WASHINGTON, D.C. — Congressman Robin Hayes (N.C.-8) rejected a funding bill that eliminated key military and infrastructure projects important to North Carolina’s Eighth District, specifically funding for Concord Regional Airport, Highway 3 and first responder communications equipment.

“There are too many critical needs that will go unfulfilled to justify abandoning the normal appropriations process,” said Hayes. “While I was pleased to see additional funding for veterans health care and defense health program spending, I could not support legislation that short-changed critical military and infrastructure needs for Cabarrus County and the entire Eighth District. The biggest insult of all is that the new congressional leadership cut our local projects while boosting foreign aid. I think that was a display of bad priorities.”

Hayes and local leaders in Cabarrus had identified infrastructure improvement to Concord Airport, Highway 3 and first responder communications as important to the county, and $2.8 million of funding for Cabarrus County was approved by the House last June.

All spending bills must be reconciled with the Senate before they can be signed into law, and delays in that reconciliation process pushed into 2007. In December, the new congressional leadership decided to strip funding for virtually all specific projects (i.e., earmarks) as part of their effort to finish the appropriations process for the remainder of this fiscal year. The legislation offered in H.J. Res. 20 specifically stripped all previous projects, including these Cabarrus priorities, however, it increased foreign aid funding.

Hayes contacted Concord Mayor Scott Padgett, Kannapolis Mayor Robert Misenheimer, and Sheriff Brad Riley in December expressing his disappointment and frustration with this funding proposal.

“The rationale from the new Appropriations Chairmen, Representative David Obey and Senator Robert Byrd, was that proceeding with the existing process would greatly complicate the fiscal year 2008 appropriations process. I think there are too many important needs that will go unfulfilled to justify abandoning the process now just because it’s going to mean some hard work and late nights next year. … ”

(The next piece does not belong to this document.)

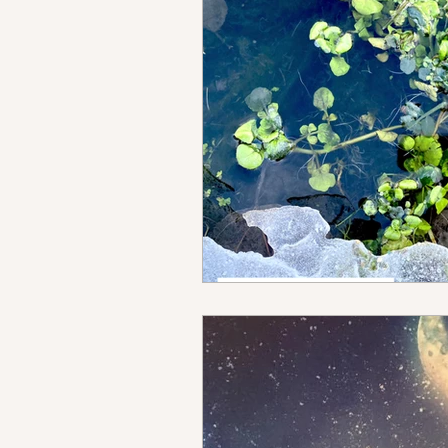
Homestead
Adventure
brain rewiring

Hayes also complained that the funding bill shortchanged the military at a critical time.

“In addition to cutting critical projects for our communities, this bill shortchanged our military’s construction budget which hinders our efforts to provide the modern training and care our soldiers need,” said Hayes.

Authorized projects contained in the fiscal year 2007 National Defense Authorization Act are eligible for funding in H.J. Res 20, however, there are shortfalls in each account. For example, the Army will receive a military construction appropriation of $2.013 billion to spend on $2.264 billion of authorized projects, or a shortfall of $251 million.